Dataset entries:
:::::

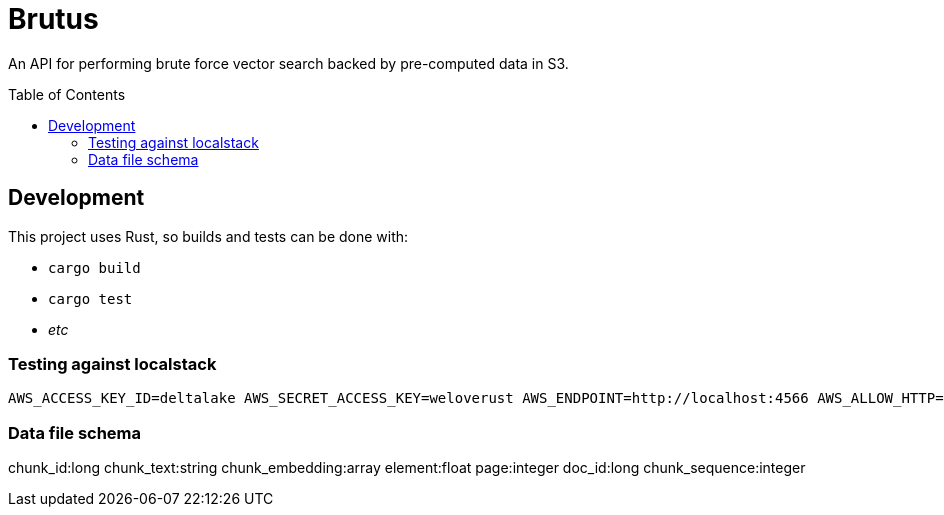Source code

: ifdef::env-github[]
:tip-caption: :bulb:
:note-caption: :information_source:
:important-caption: :heavy_exclamation_mark:
:caution-caption: :fire:
:warning-caption: :warning:
endif::[]
:toc: macro

= Brutus

An API for performing brute force vector search backed by pre-computed data in
S3.


toc::[]


== Development

This project uses Rust, so builds and tests can be done with:

* `cargo build`
* `cargo test`
* _etc_


=== Testing against localstack

[source,bash]
----
AWS_ACCESS_KEY_ID=deltalake AWS_SECRET_ACCESS_KEY=weloverust AWS_ENDPOINT=http://localhost:4566 AWS_ALLOW_HTTP=true BRUTUS_DOCUMENTS_URL=s3://data cargo test
----

=== Data file schema

chunk_id:long
chunk_text:string
chunk_embedding:array
element:float
page:integer
doc_id:long
chunk_sequence:integer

:::::

__Prompt__. Where pictures appear, drop them, and reproduce exactly only the lines running from the beginning of the data to the line that contains "This project uses", inclusive.

__Answer area__.
Source code

: ifdef::env-github[]
:tip-caption: :bulb:
:note-caption: :information_source:
:important-caption: :heavy_exclamation_mark:
:caution-caption: :fire:
:warning-caption: :warning:
endif::[]
:toc: macro

= Brutus

An API for performing brute force vector search backed by pre-computed data in
S3.


toc::[]


== Development

This project uses Rust, so builds and tests can be done with:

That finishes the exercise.